Lösungsansatz: Anreizsysteme (auch finanzieller Natur), Schulungen und Dialogformate anbieten, um Hausverwaltungen als Partner für klimafitte Sanierungen zu gewinnen.
3. Fehlende wirtschaftliche Anreize für Sanierung
Die rechtlichen Rahmenbedingungen machen Sanierung – besonders im preisgedeckelten Mietsegment – oft unrentabel.
Lösungsansatz: Eine Reform des Richtwertsystems unter Berücksichtigung energietechnischer und baulicher Qualitätskriterien würde gezieltere Investitionen ermöglichen, besonders mit innovativen Finanzierungsmodellen und einer reduzierten “Umbauordnung”.
4. Investitionen scheitern an Liquidität & langen Abschreibungsfristen
Geringe Abschreibungssätze bremsen Investitionen und hemmen Sanierungsdynamiken.
Lösungsansatz: Flexiblere und kürzere Abschreibungszeiträume – gekoppelt an Nachhaltigkeitskriterien – schaffen finanzielle Spielräume für Investor:innen.
5. Fehlende Daten und unklare Nachhaltigkeitsziele
Wichtige Informationen – etwa zum energietechnischen Zustand von Gebäuden – sind unvollständig oder nicht vergleichbar, da die Umsetzung nationaler Vorgaben auf Länderebene stagniert. Darüber hinaus fehlen Benchmarks als Leitplanken und klare Definitionen für eine ganzheitliche Betrachtung der ökologischen, funktionalen und wirtschaftlichen Auswirkungen.
Lösungsansatz: Daten der Errichtung und der Nutzung sind aufzubauen, um Einsparungsziele festlegen zu können.
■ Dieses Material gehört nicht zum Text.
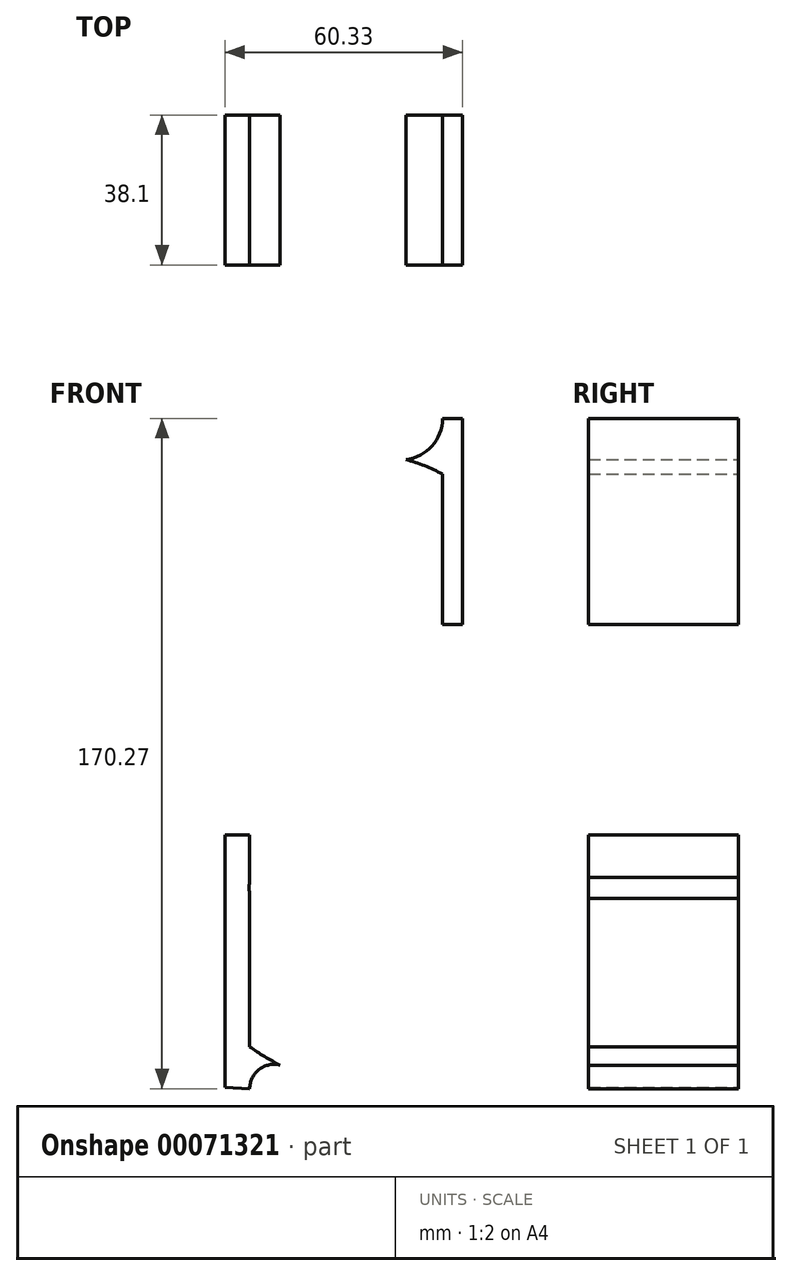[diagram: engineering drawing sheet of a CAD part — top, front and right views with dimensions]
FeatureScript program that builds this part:
annotation { "Feature Type Name" : "Feature", "Feature Type Description" : "" }
export const myFeature = defineFeature(function(context is Context, id is Id, definition is map)
    precondition{}
    {
        {
            var Q0;
            Q0=qCreatedBy(makeId("Front.planeOp"),FACE);
            var sketch = newSketch(context, id + "F0", { "sketchPlane" : qUnion([Q0])});
            skArc(sketch, "E0", {"start": v(0, 0) * mm, "mid": v(-15.47, 32.07) * mm, "end": v(19.26, 24.2) * mm});
            skArc(sketch, "E1", {"start": v(0, 0) * mm, "mid": v(47.66, -65.8) * mm, "end": v(-29.72, -90.56) * mm});
            skArc(sketch, "E2", {"start": v(0, -20.32) * mm, "mid": v(-38.83, 29.7) * mm, "end": v(19.26, 54.92) * mm});
            skArc(sketch, "E3", {"start": v(0, -20.32) * mm, "mid": v(20.13, -72.18) * mm, "end": v(-29.72, -47.48) * mm});
            skLineSegment(sketch, "E4", {"start": v(19.26, 16.72) * mm, "end": v(19.26, 69.05) * mm});
            skLineSegment(sketch, "E5", {"start": v(-29.72, -101.22) * mm, "end": v(-29.72, -36.71) * mm});
            skLineSegment(sketch, "E6", {"start": v(19.26, 69.05) * mm, "end": v(24.34, 69.05) * mm});
            skLineSegment(sketch, "E7", {"start": v(24.34, 69.05) * mm, "end": v(24.34, 16.72) * mm});
            skLineSegment(sketch, "E8", {"start": v(24.34, 16.72) * mm, "end": v(19.26, 16.72) * mm});
            skLineSegment(sketch, "E9", {"start": v(-29.72, -36.71) * mm, "end": v(-35.99, -36.71) * mm});
            skLineSegment(sketch, "E10", {"start": v(-35.99, -36.71) * mm, "end": v(-35.99, -100.92) * mm});
            skLineSegment(sketch, "E11", {"start": v(-35.99, -100.92) * mm, "end": v(-29.72, -101.22) * mm});
            skArc(sketch, "E12", {"start": v(9.95, 58.6) * mm, "mid": v(16.6, 62.05) * mm, "end": v(19.26, 69.05) * mm});
            skArc(sketch, "E13", {"start": v(-20.03, -96.14) * mm, "mid": v(-26.4, -95.75) * mm, "end": v(-29.72, -101.22) * mm});
            skSolve(sketch);
        }
        {
            var Q0;
            {var subQ4=sQuery(id+"F0.wireOp",EDGE,"E1");Q0=makeQuery(id+"F0.imprint","IMPRINT",FACE,{"disambiguationData":[TD([[makeQuery(id+"F0.imprint","IMPRINT",EDGE,{"derivedFrom":subQ4}),-1.0]])]});}
            var Q1;
            {var subQ2=sQuery(id+"F0.wireOp",EDGE,"E6");Q1=makeQuery(id+"F0.imprint","IMPRINT",FACE,{"disambiguationData":[TD([[makeQuery(id+"F0.imprint","IMPRINT",EDGE,{"derivedFrom":subQ2}),-1.0]])]});}
            var Q2;
            {var subQ3=sQuery(id+"F0.wireOp",EDGE,"E9");Q2=makeQuery(id+"F0.imprint","IMPRINT",FACE,{"disambiguationData":[TD([[makeQuery(id+"F0.imprint","IMPRINT",EDGE,{"derivedFrom":subQ3}),1.0]])]});}
            var Q3;
            {var subQ0=sQuery(id+"F0.wireOp",EDGE,"E5");var subQ1=sQuery(id+"F0.wireOp",EDGE,"E1");var subQ2=makeQuery(id+"F0.imprint","INTERSECT",VERTEX,{"derivedFrom":[subQ1,subQ0]});Q3=makeQuery(id+"F0.imprint","IMPRINT",FACE,{"disambiguationData":[TD([[makeQuery(id+"F0.imprint","IMPRINT",EDGE,{"disambiguationData":[TD([[subQ2,1.0]])],"derivedFrom":subQ1}),1.0]])]});}
            var Q4;
            {var subQ3=sQuery(id+"F0.wireOp",EDGE,"E12");Q4=makeQuery(id+"F0.imprint","IMPRINT",FACE,{"disambiguationData":[TD([[makeQuery(id+"F0.imprint","IMPRINT",EDGE,{"derivedFrom":subQ3}),-1.0]])]});}
            extrude(context, id + "F1", {"entities" : qUnion([Q0, Q1, Q2, Q3, Q4]), "depth" : 38.1 * mm});
        }
    });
Es braucht eine koordinierte Datenerhebung und neue institutionalisierte Datenerhebungsformate zwischen Bund, Ländern und Gemeinden, dadurch entstehen klare Definitionen. Eine gezielte Bedarfsklärung und strukturierte Leitfäden mit Benchmarks schaffen eine verlässliche Planungsgrundlage für nachhaltiges Bauen.
6. Blockierende Gesetze
Sanierungsmaßnahmen scheitern häufig an starren gesetzlichen Vorgaben oder Eigentumsverhältnissen, obwohl sie ökologisch und wirtschaftlich sinnvoll wären.
Lösungsansatz: Prüfung und Anpassung relevanter Gesetze wie MRG, WEG und ABGB zur Ermöglichung notwendiger Sanierungsmaßnahmen.
Zu obigen Themen bilden sich in den kommenden Monaten verbandsübergreifende Arbeitsgruppen, die die Grundlage für einen detaillierten Themen- und Maßnahmenkatalog bilden sollen.